When Does your SMSF need a Declaration / Acknowledgement of Trust

     

 Some offices of state revenue (e.g. NSW) do not recognize a trust arrangement, which means that the assets of the self managed super fund are held only in the name of the "trustees" without mentioning that the asset is held "by the Trustees on behalf of the self managed super fund".

  

 

For example, if you have two individual trustees of a self managed super fund; Mr Jack Brown and Mrs Jenny Brown and if their self managed super fund named "Brown Family Super Fund" purchases a real property, the title deed registered by the office of state revenue of NSW will have only the names of the two individual trustees on the title deed of the property and will have no mention that the two trustees are holding the property on behalf of their self managed super fund.

 

 

Hence, to comply with Section 52 (2) (d) of the SIS Act and to satisfy the auditor of the self managed super fund, a declaration of trust or an acknowledgement of trust has to be executed to ensure that the asset is held "on behalf of the self managed super fund" and not in their own benefit. In other words, a declaration has to be made, that they are not the real owners of the asset although the asset is legally in their own name. In absence of such a declaration, it would seem that they are also the "real owners" as well as "legal owners.

 

Why do you need a Declaration / Acknowledgement of Trust

  

In most cases assets of a self managed super fund like bank account or Australian shares etc, a trustee will not require a declaration of trust or an acknowledgment of trust as the title of the ownership document will be clearly marked that they (trustees) are holding the asset "In trust for" or "As Trustee for" the self managed super fund. Declaration or Acknowledgement of Trust is required only where statue legislation or any law prohibits the trustee to record the name of the self managed super fund as a beneficial (real) owner of the asset.

 

 

Some assets acquired by a self managed super fund outside Australia may also not be able to be registered in the correct manner, that is, the title deed of the asset may not clearly demonstrate that a trust relationship exists between the trustee and the fund; In these situations trustees must execute a declaration of trust or an acknowledgement of trust.

 

 

SMSF auditors must also insist that trustees of a SMSF execute declaration of trust or an acknowledgement of trust and have an executed copy in their permanent working papers file. Guidance Statement GS 009 Auditing Self-Managed Superannuation Funds and read paragraph 328. Note that auditors must report any non-compliance of Section 52 (2) (d) of SIS Act in an Auditors report and in ATO's contravention report.

 

 

Difference between Declaration of Trust and Acknowlegement of Trust

 

Two different types of documents can be executed to declare or affirm a trust relationship exists between the asset of the SMSF and the trustees of the SMSF. The two documents are similar and to choose which document to use in your situation depends on when the asset was purchased and when the document is being executed by the trustees. If you are not sure which document to use, please ensure that you have taken suitable accounting and legal advice.

 

 

Declaration of Trust is used where the trustees intends to acquire the property for and on behalf of SMSF in a future date. A declaration of trust clearly establishes the relationship between legal owners and beneficial (real) owners of the asset.
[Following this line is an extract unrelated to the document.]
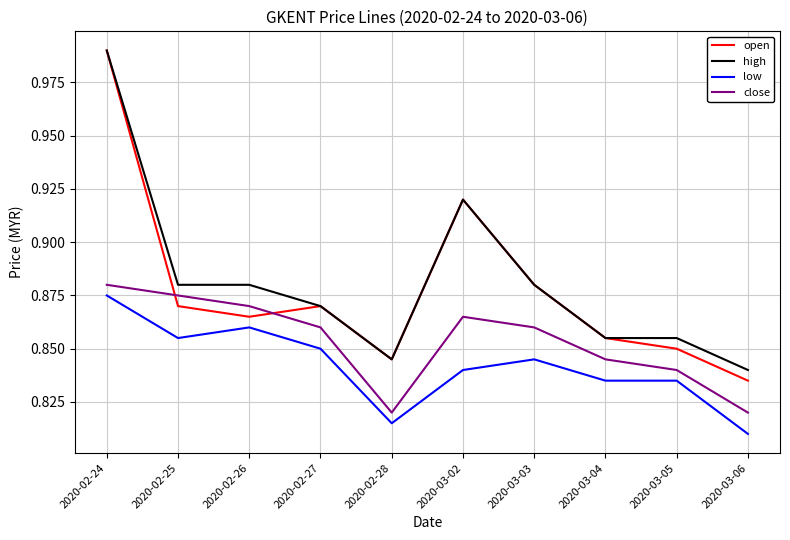

What are all the series names shown in the legend?

open, high, low, close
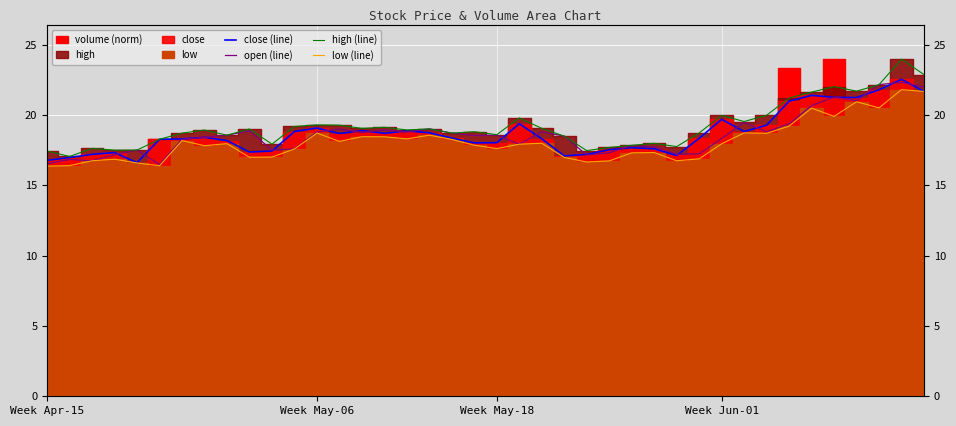

What is the sum of the open (line) values at 34 and 10?

38.1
Legal owners act merely as trustee(s) for and on behalf of the beneficial (real) owners.

This document is executed before a purchase of an asset is made.
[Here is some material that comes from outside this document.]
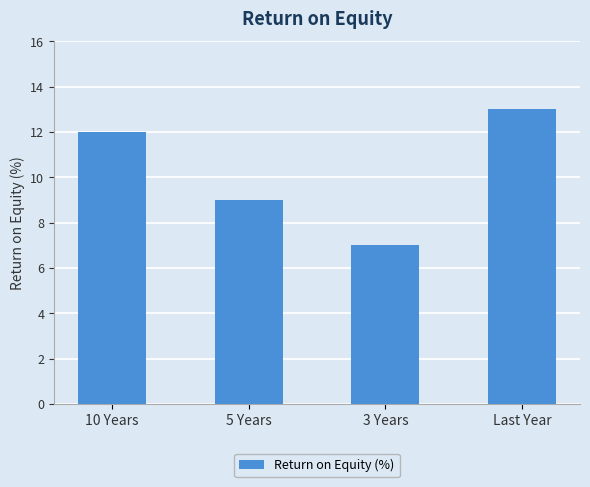

How many bars are there in total?

4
Acknowledgement of Trust is used where the trustees have already acquired (in the past) an asset and are currently holding the asset for and on behalf of SMSF.
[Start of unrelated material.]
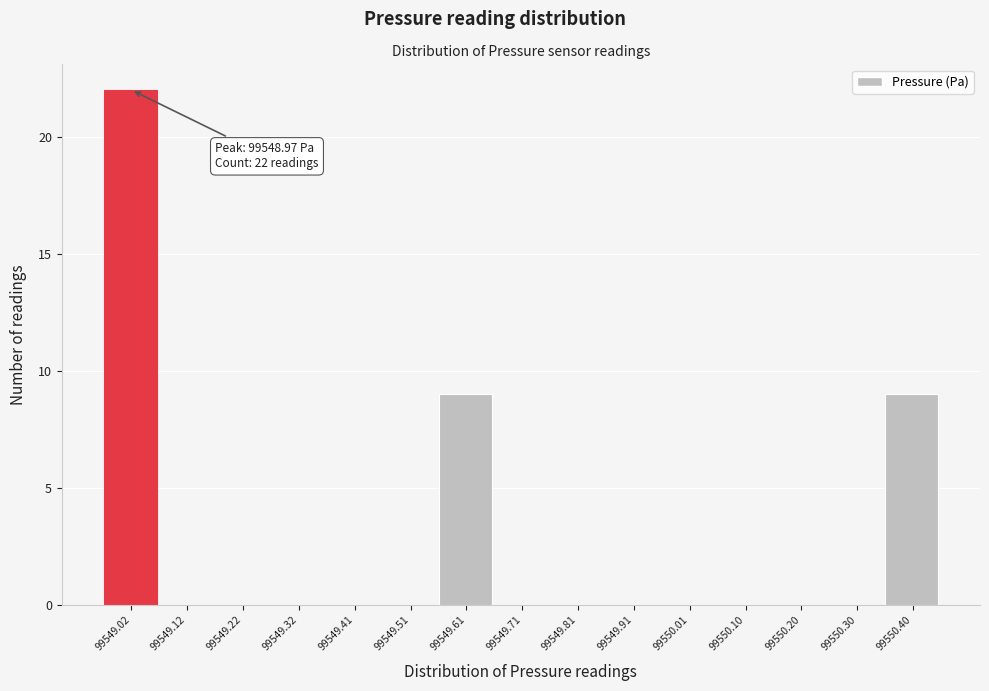

Which range on the x-axis has the tallest bar?

99548.97 to 99549.07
This document assumes that the Trustees have not executed a Declaration of Trust and the asset is already registered in their (trustees) name.

Acknowledgement of Trust is a document to acknowledge a trust relationship between the fund and trustees and to affirm that the trustees are holding the asset for the benefit of SMSF from the date of purchase.

 

 

Please note that you will need only one of the two documents for any one particular asset.
Each asset will require a separate declaration of trust.